*PROBLEM STATEMENT*
Every line of the listing below from the one with "left ankle: (216, 979)" up to and including the one with "left ear: (585, 197)" should be retyped exactly, and nothing else; pictures are not part of the copy.

━━━━━ AVAILABLE DATA

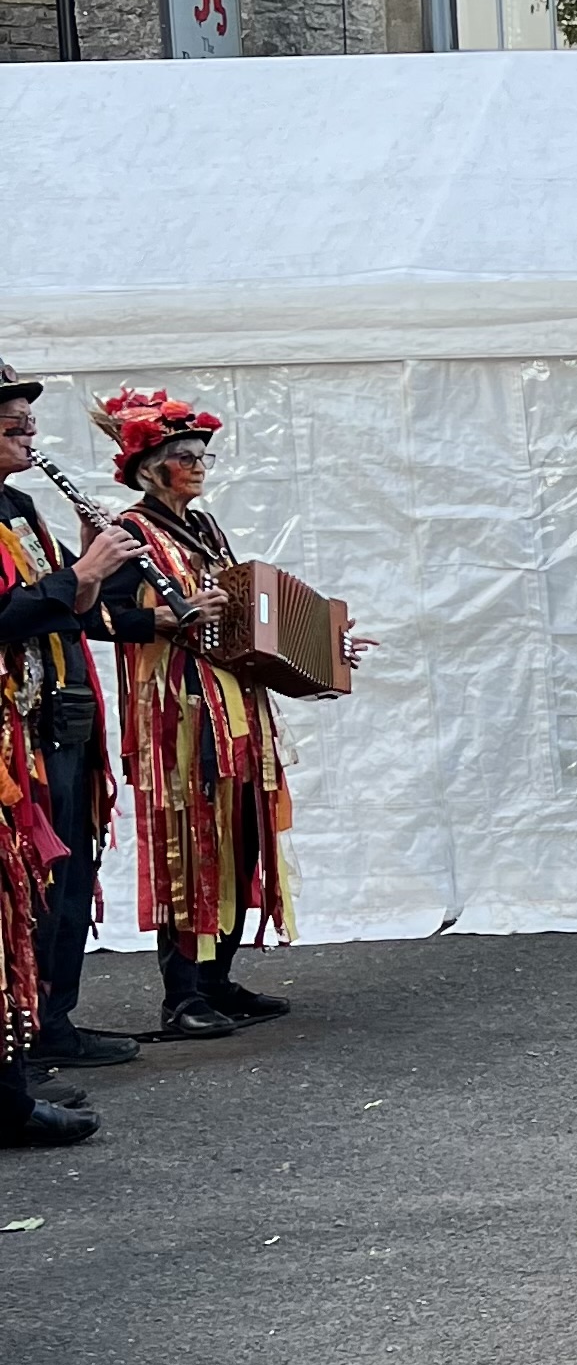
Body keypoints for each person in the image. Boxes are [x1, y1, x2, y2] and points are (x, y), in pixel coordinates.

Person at [90, 390, 292, 1038]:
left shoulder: (205, 529)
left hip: (234, 703)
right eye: (185, 456)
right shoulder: (126, 532)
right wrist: (163, 617)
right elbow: (93, 616)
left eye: (202, 454)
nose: (200, 465)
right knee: (190, 841)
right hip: (178, 710)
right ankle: (181, 996)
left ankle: (216, 979)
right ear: (150, 467)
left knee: (241, 835)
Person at [0, 367, 156, 1094]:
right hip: (11, 735)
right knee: (22, 887)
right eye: (10, 416)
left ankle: (52, 1022)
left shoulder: (21, 505)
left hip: (60, 713)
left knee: (68, 875)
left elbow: (70, 607)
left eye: (27, 416)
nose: (26, 425)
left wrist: (91, 565)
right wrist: (80, 573)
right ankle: (16, 1049)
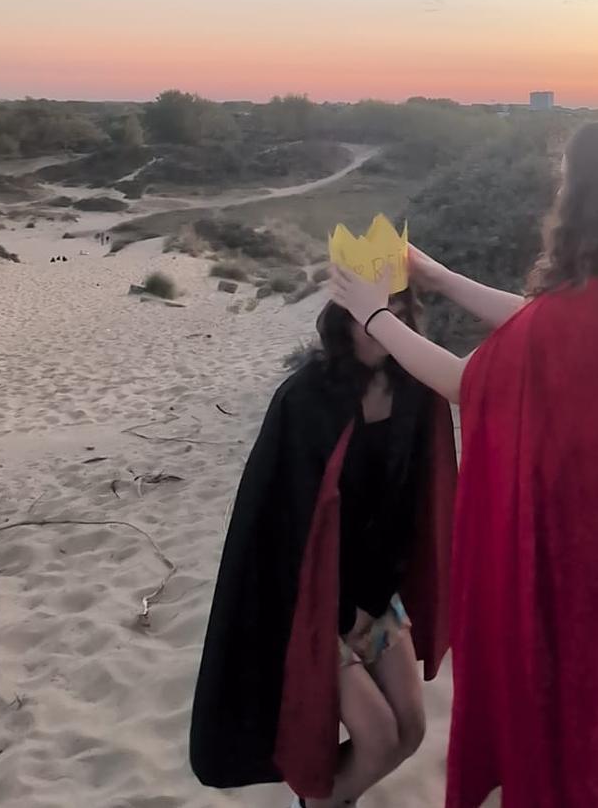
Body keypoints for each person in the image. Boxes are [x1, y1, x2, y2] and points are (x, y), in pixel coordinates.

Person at [327, 116, 598, 808]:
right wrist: (439, 277)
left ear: (585, 197)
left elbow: (467, 382)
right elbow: (540, 325)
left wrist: (372, 316)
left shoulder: (583, 312)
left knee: (586, 716)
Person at [189, 291, 457, 807]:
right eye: (370, 314)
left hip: (375, 592)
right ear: (343, 319)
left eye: (398, 313)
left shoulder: (415, 393)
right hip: (308, 606)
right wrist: (341, 616)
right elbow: (284, 527)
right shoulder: (306, 399)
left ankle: (326, 801)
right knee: (378, 737)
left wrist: (373, 601)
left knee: (410, 731)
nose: (384, 325)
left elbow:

━━━━━━━━━━

*SOLVED EXERCISE*
left ankle: (216, 979)
right ear: (150, 467)
left knee: (241, 835)
Person at [0, 367, 156, 1094]:
right hip: (11, 735)
right knee: (22, 887)
right eye: (10, 416)
left ankle: (52, 1022)
left shoulder: (21, 505)
left hip: (60, 713)
left knee: (68, 875)
left elbow: (70, 607)
left eye: (27, 416)
nose: (26, 425)
left wrist: (91, 565)
right wrist: (80, 573)
right ankle: (16, 1049)
Body keypoints for each person in the image. Boxes are [x1, y1, x2, y2] and points are (x, y), in pixel coordinates.

Person at [327, 116, 598, 808]:
right wrist: (439, 277)
left ear: (585, 197)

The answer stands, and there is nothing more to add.